Editorial Octobre 2018

On a souvent fait remarquer que la notion même de ‘religion’ ne s’applique pas sans difficulté à la situation japonaise d’aujourd’hui: selon certains observateurs la religion a largement disparu, d’autres la voient partout présente. L’historien des religions Michael Pye propose d’appeler ‘religion primitive’ toute une gamme de symboles, valeurs et rituels présents dans la vie quotidienne et qui s’imposent à l’ensemble de la population «comme allant de soi». Les croyances et les pratiques de telle école bouddhiste particulière, de telle branche du shintô ou encore de telle ‘nouvelle religion’ viendraient ‘s’emboîter’ dans ce fonds commun. Cela apparaît concrètement dans quatre domaines principaux: l’espace (notamment se diriger vers un lieu saint), le temps (le calendrier des fêtes), les festivals qui jouent un rôle d’intégration de la société, enfin les rites de la vie privée (en particulier la vénération des ancêtres).

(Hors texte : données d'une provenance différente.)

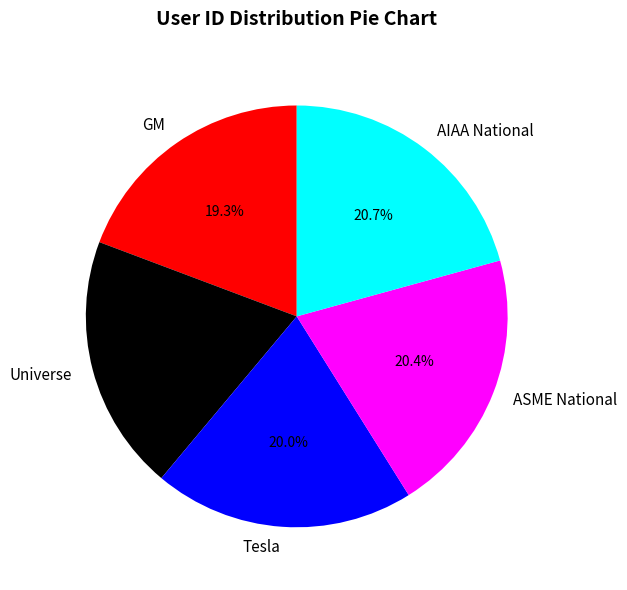

How many segments does this pie chart have?

5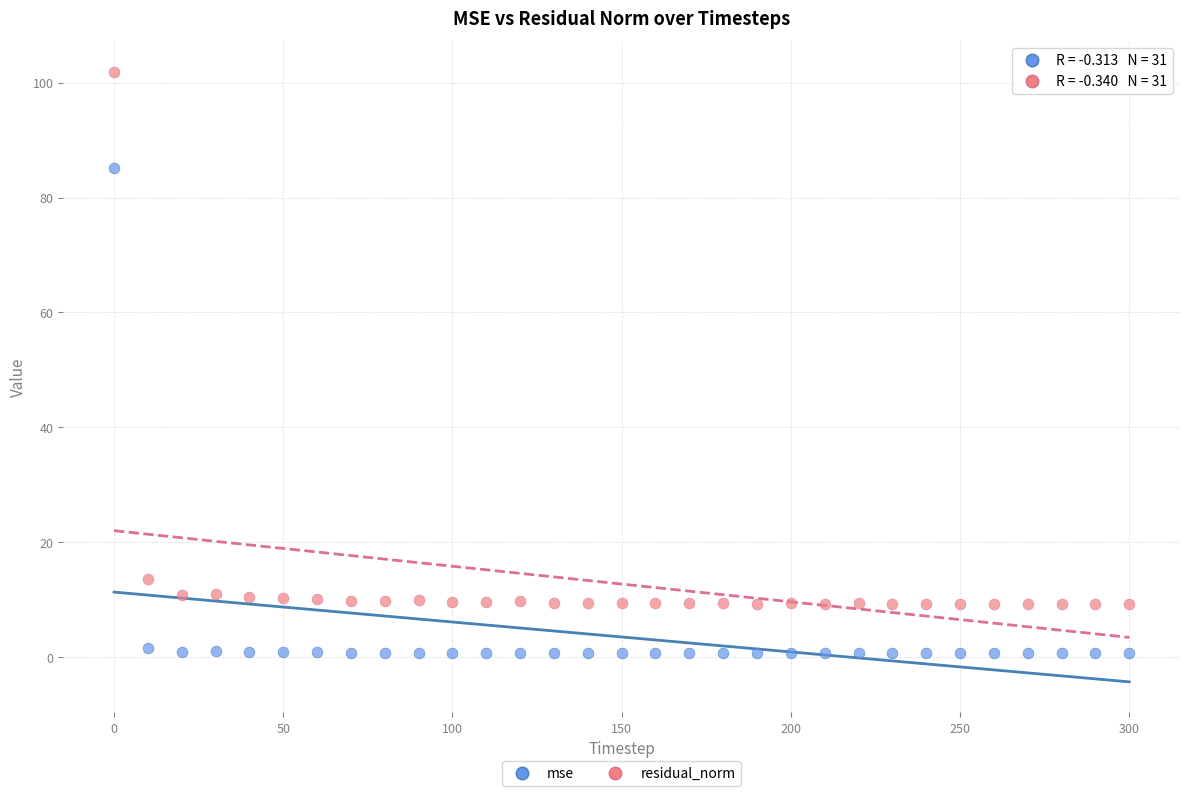

What is the X range (max minus min) for the scatter plot?

300.0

Dans «Ces femmes qu’on dit mystiques: des chrétiennes en liberté», François Marxer explore, dans l’Europe du 12e siècle, l’essor d’un mouvement de spiritualité féminine. Dans un univers religieux dominé par des hommes, théologiens et clercs qui transmettent leur science en latin, ces femmes choisissent de s’exprimer dans la langue maternelle, celle de la vie quotidienne, et souvent dans un style poétique. Se tenant proches de leur expérience, elles s’ouvrent un passage vers un autrement vivre et un autrement penser, un chemin «non tracé, non indiqué, tout intérieur». Leurs voix viennent du silence et y reconduisent. Elles chantent l’amour dont elles vivent: leur secret, elles ne le gardent pas jalousement. Ce filon de mystique féminine traversera les siècles jusqu’à nos jours.

Dans des pages d’une grande clarté, Dennis Gira dégage, parmi d’autres, trois articulations principales qui caractérisent la méditation bouddhique et la chrétienne: elles mettent en lumière ce qui est propre à l’une et l’autre tradition, elles les distinguent sans les opposer. Tout d’abord, la manière dont la méditation se réfère aux Écritures. À partir de là, l’expérience qui fut celle de Gautama ou de Jésus et la façon dont chacun l’a enseignée et partagée pour conduire à l’ultime: expérience de la nature fondamentale de l’Éveil ou expérience d’une relation confiante au Père. Enfin, l’attitude de compassion ou d’amour. Beaucoup de points particuliers de méthode ou de pratique de la méditation prennent leur sens à partir de ces grandes perspectives.